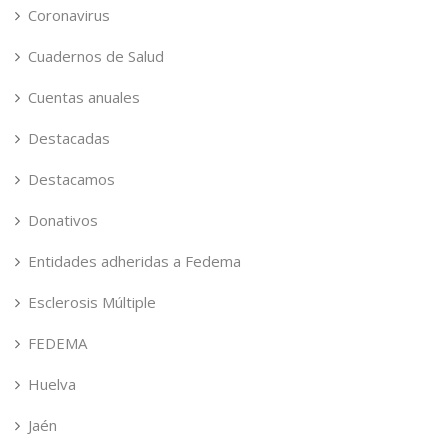
Coronavirus
Cuadernos de Salud
Cuentas anuales
Destacadas
Destacamos
Donativos
Entidades adheridas a Fedema
Esclerosis Múltiple
FEDEMA
Huelva
Jaén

What the task requires: Each entry must be reproduced word for word, and any image among them left out.

Written response:
Coronavirus
Cuadernos de Salud
Cuentas anuales
Destacadas
Destacamos
Donativos
Entidades adheridas a Fedema
Esclerosis Múltiple
FEDEMA
Huelva
Jaén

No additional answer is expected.